▸ **Consignes**:
(A) Merci de reformuler plus brièvement le paragraphe de l'extrait présenté qui commence par « Il est utile de rappeler ici », en conservant ses faits principaux.
(B) Dressez la liste de toutes les années citées en chiffres dans l'extrait présenté.
(C) Transcrivez à l'identique le passage de l'extrait présenté qui va de « Il est utile » jusqu'à « noircir le tableau ? » inclus.

▸ **Extrait présenté**:
§

Il est utile de rappeler ici les prophéties de Paul Ehrlich qui, dans un article de 1967 puis dans son livre de 1968, The Population Bomb, annonçait que dans les décennies 1970 et 1980 des millions de gens mourraient de faim et que l’Inde ne pourrait jamais en 1980 nourrir ses quelque deux cents millions d’habitants supplémentaires. Ce qu’il n’avait pas prévu, c’était la diminution des naissances dans les pays en développement ainsi que les améliorations décisives apportées par la révolution verte dans la productivité agricole : la bombe n’a pas explosé. Pourquoi exploserait-elle demain ? Il est certainement juste d’insister sur la gravité des problèmes qu’a aujourd’hui à résoudre l’humanité, mais pourquoi noircir le tableau ?

§

▸ **Jeu de données**:
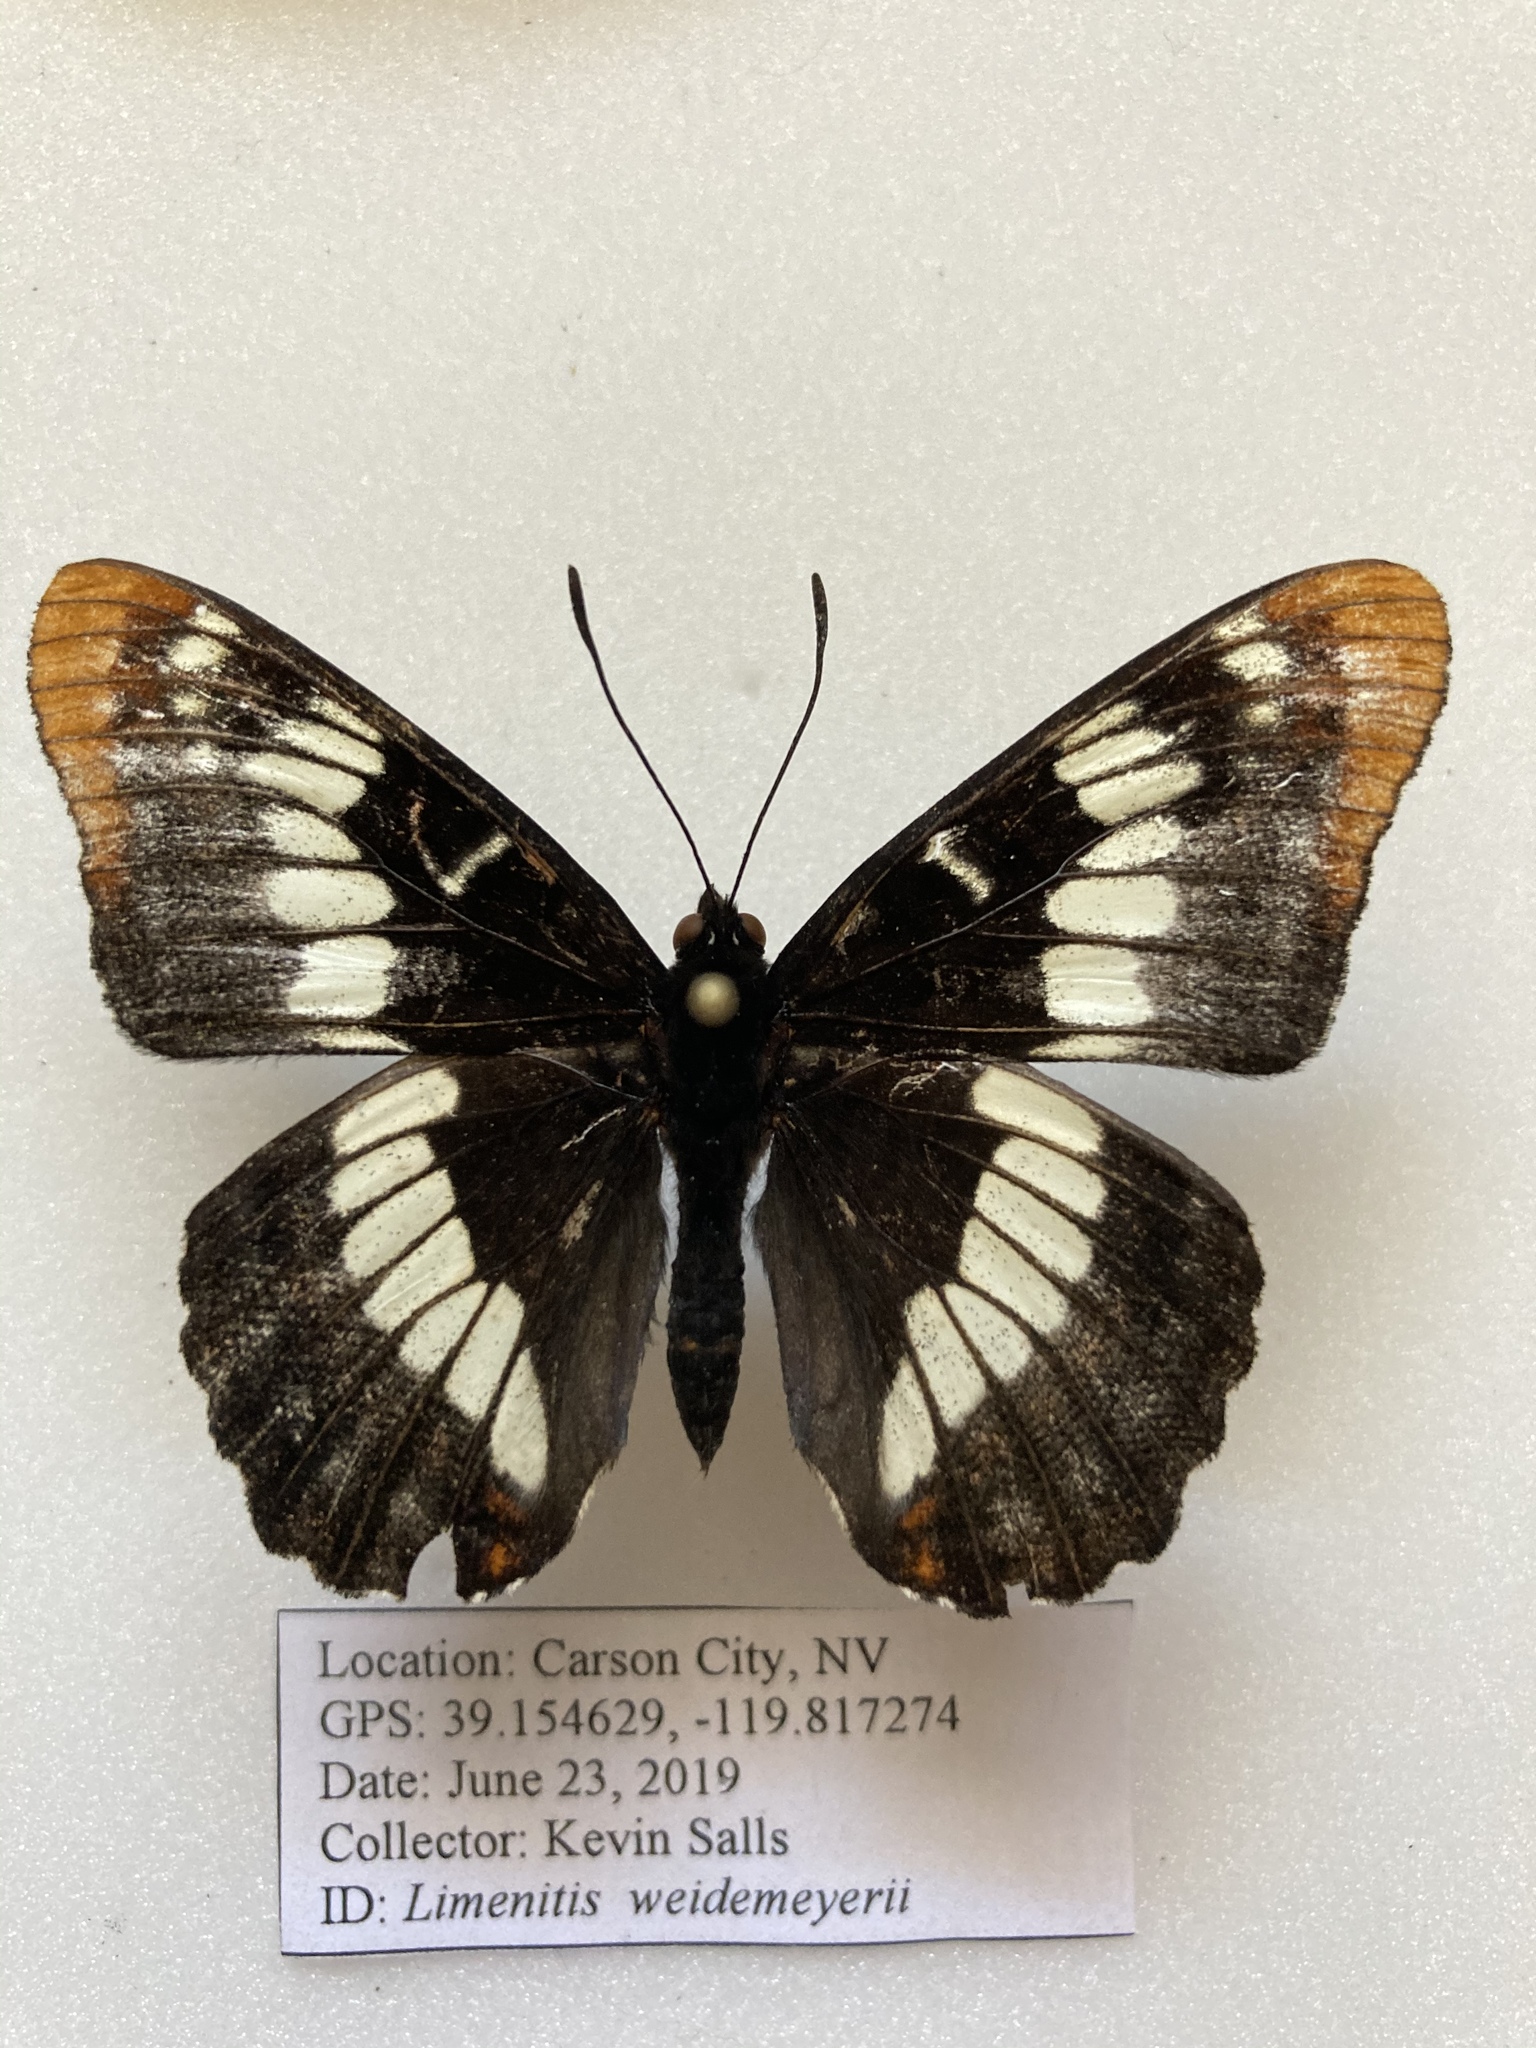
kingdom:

§

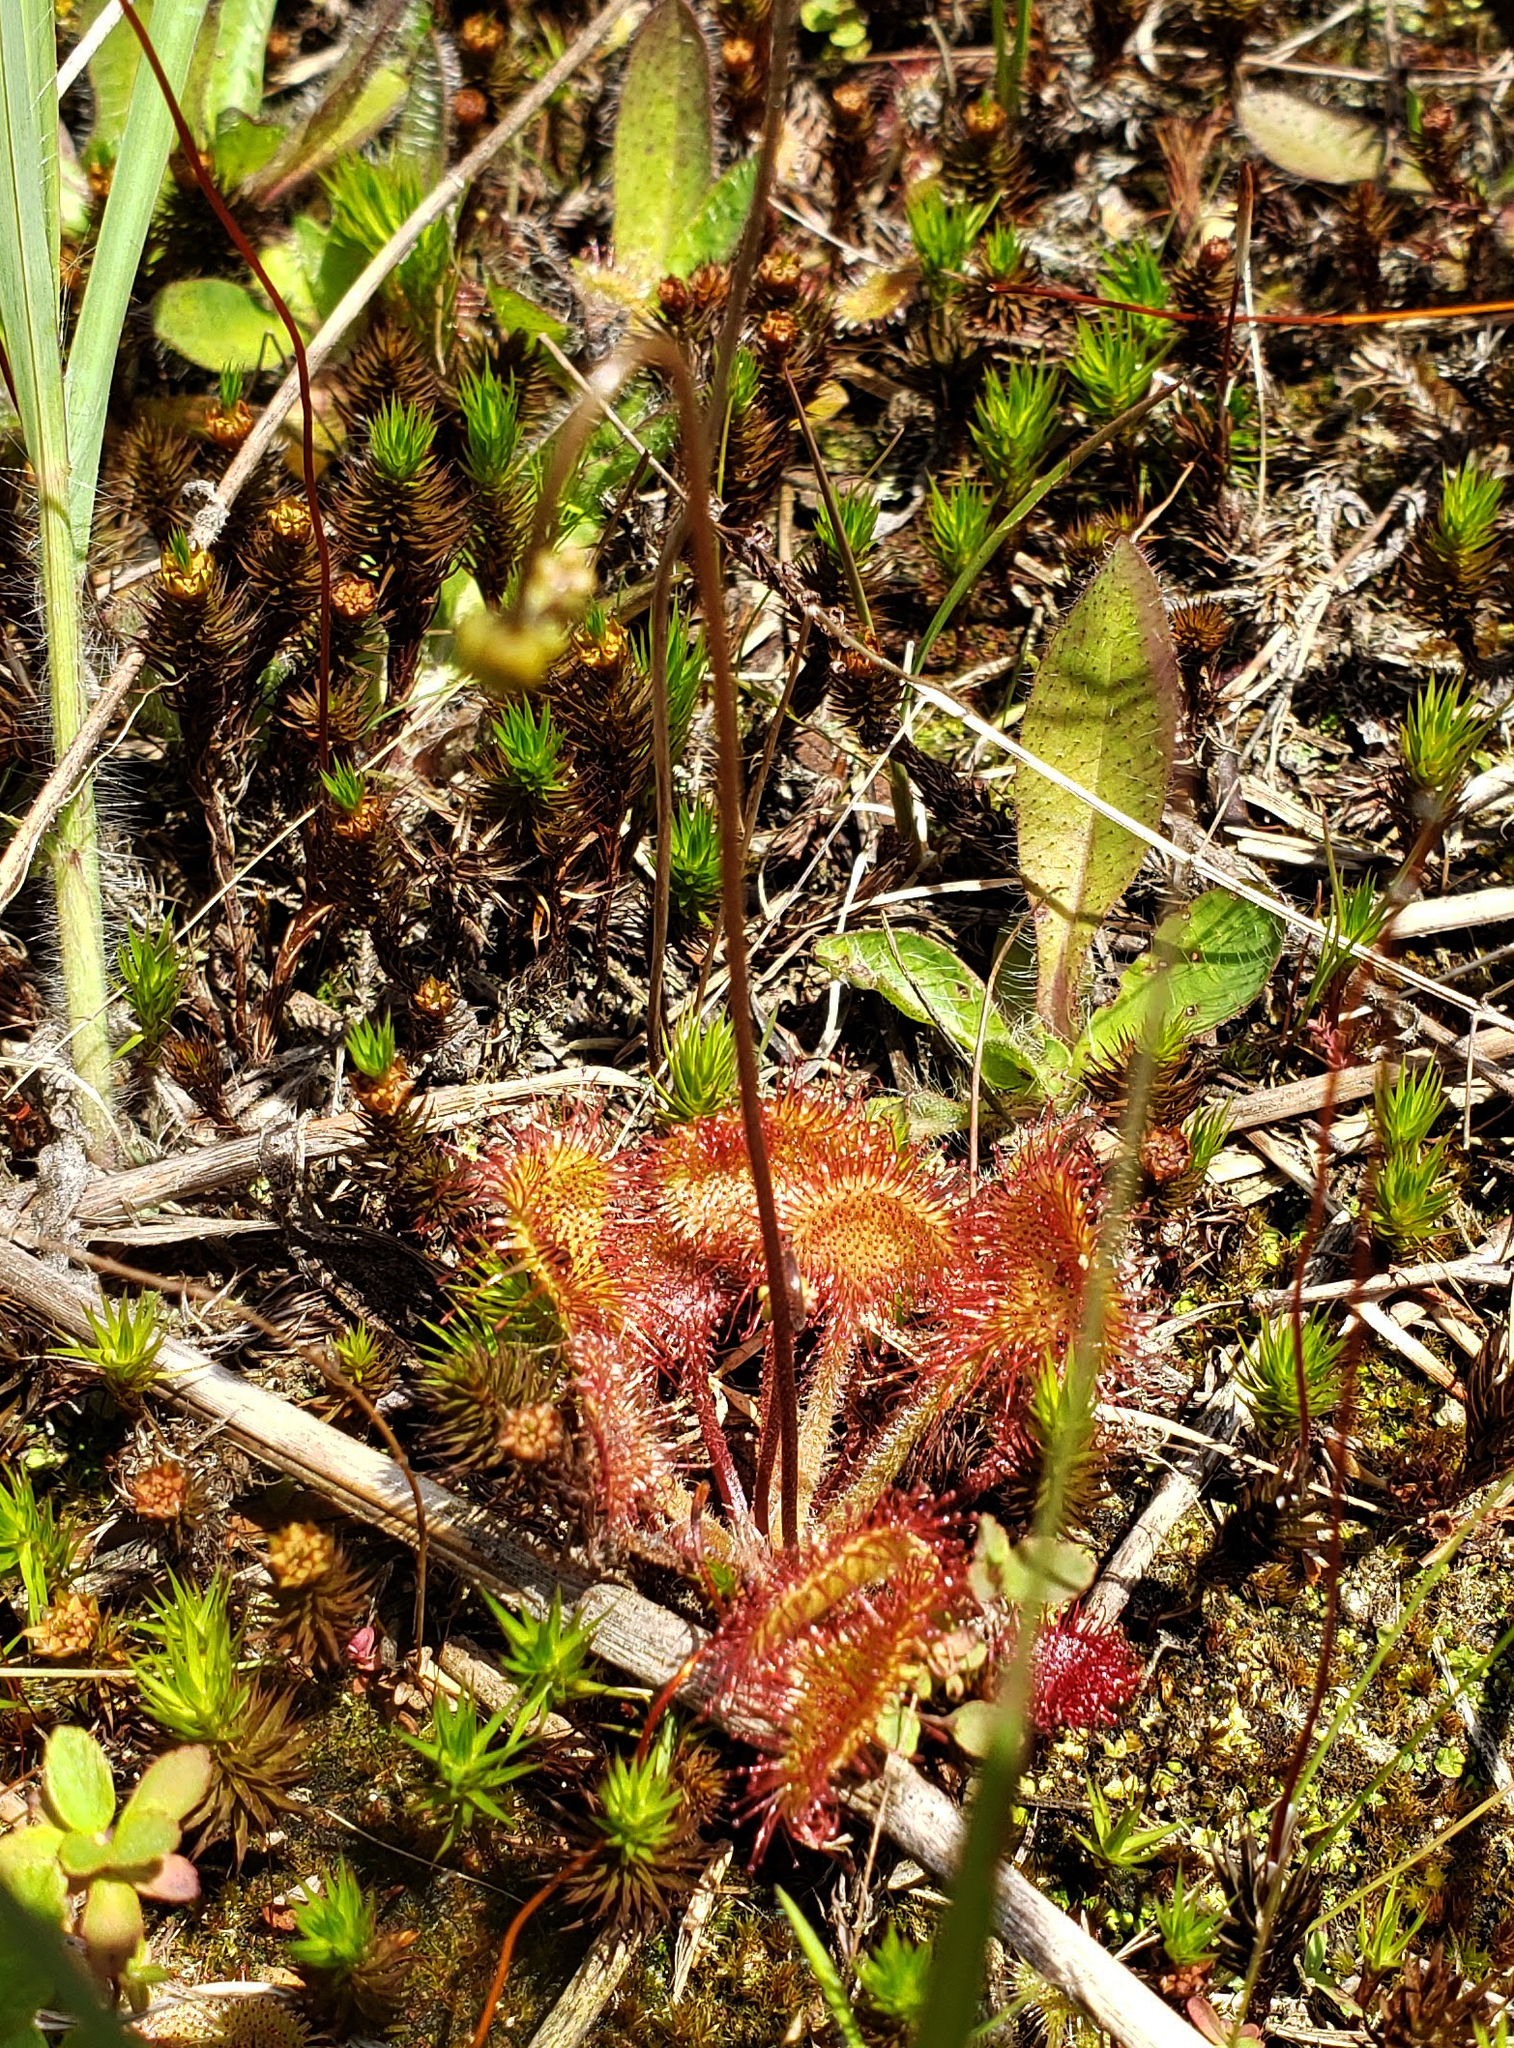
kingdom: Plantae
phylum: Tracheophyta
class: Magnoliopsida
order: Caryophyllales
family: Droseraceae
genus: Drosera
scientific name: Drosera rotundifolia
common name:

§

▸ **Réponses rédigées**:
(A) Dans un article de 1967, puis dans son livre de 1968, The Population Bomb, Paul Ehrlich prédisait que des millions de gens mourraient de faim dans les décennies 1970 et 1980. Il annonçait aussi que l'Inde ne pourrait pas nourrir, en 1980, ses quelque deux cents millions d'habitants supplémentaires. Il n'avait prévu ni la baisse des naissances dans les pays en développement, ni les gains de productivité agricole apportés par la révolution verte, et la bombe n'a pas explosé. L'extrait demande pourquoi elle exploserait demain. Il juge légitime d'insister sur la gravité des problèmes actuels de l'humanité, mais se demande pourquoi noircir le tableau.

(B) 1967, 1968, 1970, 1980

(C)
Il est utile de rappeler ici les prophéties de Paul Ehrlich qui, dans un article de 1967 puis dans son livre de 1968, The Population Bomb, annonçait que dans les décennies 1970 et 1980 des millions de gens mourraient de faim et que l’Inde ne pourrait jamais en 1980 nourrir ses quelque deux cents millions d’habitants supplémentaires. Ce qu’il n’avait pas prévu, c’était la diminution des naissances dans les pays en développement ainsi que les améliorations décisives apportées par la révolution verte dans la productivité agricole : la bombe n’a pas explosé. Pourquoi exploserait-elle demain ? Il est certainement juste d’insister sur la gravité des problèmes qu’a aujourd’hui à résoudre l’humanité, mais pourquoi noircir le tableau ?